The mechanism whereby glucagon causes an increase in the concentration of cytoplasmic free Ca2+, [Ca2+]c, in isolated hepatocytes has been investigated. There have been proposals of cyclic-AMP-dependent and cyclic-AMP-independent mechanisms. In this work, the inactivation of pyruvate kinase was used as an indicator of increases in the activity of cyclic-AMP-dependent protein kinase, A-kinase. [Ca2+]c was measured using the fluorescent probe indo-1. The decrease in activity of pyruvate kinase caused by an increase in [Ca2+]c alone, i.e. mediated by mechanisms not involving cyclic AMP and exemplified by the effect of vasopressin, was of minimal significance under the conditions of the enzyme assay.
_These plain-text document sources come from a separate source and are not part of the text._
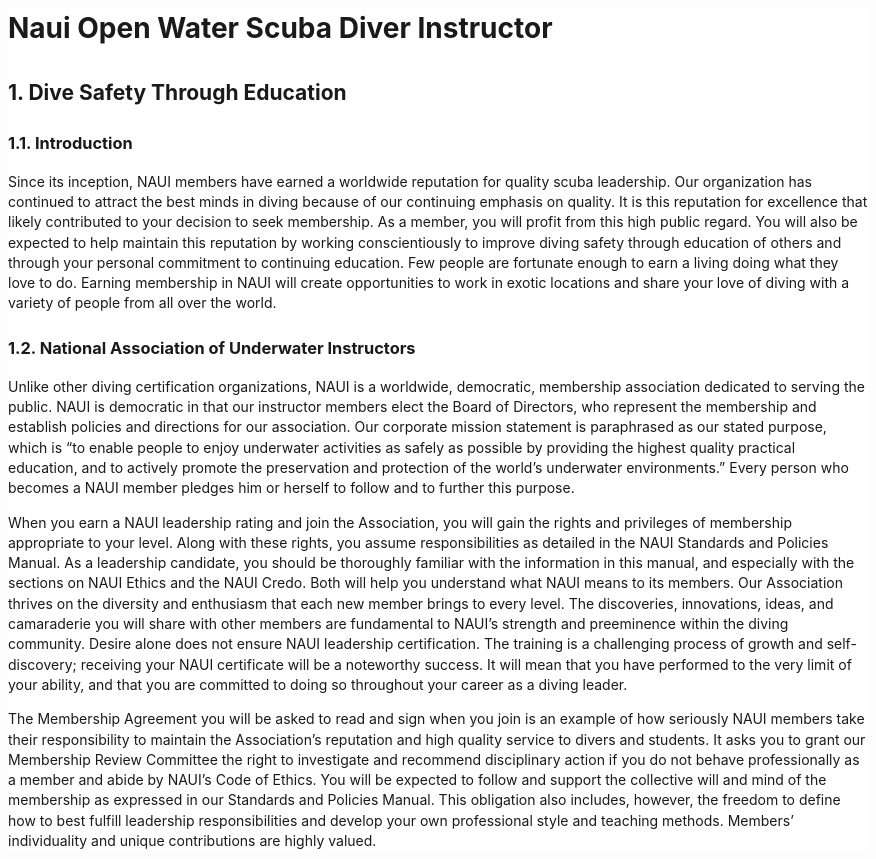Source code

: 


# Naui Open Water Scuba Diver Instructor

## 1. <a name='DiveSafetyThroughEducation'></a>Dive Safety Through Education

### 1.1. <a name='Introduction'></a>Introduction

Since its inception, NAUI members have earned a worldwide reputation for quality scuba leadership. Our organization has continued to attract the best minds in diving because of our continuing emphasis on quality. It is this reputation for excellence that likely contributed to your decision to seek membership. As a member, you will profit from this high public regard. You will also be expected to help maintain this reputation by working conscientiously to improve diving safety through education of others and through your personal commitment to continuing education. Few people are fortunate enough to earn a living doing what they love to do. Earning membership in NAUI will create opportunities to work in exotic locations and share your love of diving with a variety of people from all over the world.

### 1.2. <a name='NationalAssociationofUnderwaterInstructors'></a>National Association of Underwater Instructors

Unlike other diving certification organizations, NAUI is a worldwide, democratic, membership association dedicated to serving the public. NAUI is democratic in that our instructor members elect the Board of Directors, who represent the membership and establish policies and directions for our association. Our corporate mission statement is paraphrased as our stated purpose, which is “to enable people to enjoy underwater activities as safely as possible by providing the highest quality practical education, and to actively promote the preservation and protection of the world’s underwater environments.” Every person who becomes a NAUI member pledges him or herself to follow and to further this purpose.

When you earn a NAUI leadership rating and join the Association, you will gain the rights and privileges of membership appropriate to your level. Along with these rights, you assume responsibilities as detailed in the NAUI Standards and Policies Manual. As a leadership candidate, you should be thoroughly familiar with the information in this manual, and especially with the sections on NAUI Ethics and the NAUI Credo. Both will help you understand what NAUI means to its members. Our Association thrives on the diversity and enthusiasm that each new member brings to every level. The discoveries, innovations, ideas, and camaraderie you will share with other members are fundamental to NAUI’s strength and preeminence within the diving community.
Desire alone does not ensure NAUI leadership certification. The training is a challenging process of growth and self-discovery; receiving your NAUI certificate will be a noteworthy success. It will mean that you have performed to the very limit of your ability, and that you are committed to doing so throughout your career as a diving leader.

The Membership Agreement you will be asked to read and sign when you join is an example of how seriously NAUI members take their responsibility to maintain the Association’s reputation and high quality service to divers and students. It asks you to grant our Membership Review Committee the right to investigate and recommend disciplinary action if you do not behave professionally as a member and abide by NAUI’s Code of Ethics. You will be expected to follow and support the collective will and mind of the membership as expressed in our Standards and Policies Manual. This obligation also includes, however, the freedom to define how to best fulfill leadership responsibilities and develop your own professional style and teaching methods. Members’ individuality and unique contributions are highly valued.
Studies of the effects of a wide range of glucagon concentrations indicate that any increase in [Ca2+]c caused by glucagon was always associated with a decrease in pyruvate kinase activity. A similar relationship was obtained if glucagon-receptor occupancy was circumvented by using the 8-bromo-derivative of cyclic AMP to activate the A-kinase. It was also found that the cyclic AMP phosphodiesterase inhibitor isobutylmethylxanthine could potentiate the ability of glucagon to increase [Ca2+]c: no such potentiation was observed when vasopressin was used to raise [Ca2+]c. Together these data indicate that an increase in cyclic AMP concentration, sufficiently great to activate A-kinase, is a mechanism that mediates the glucagon-induced increase in [Ca2+]c.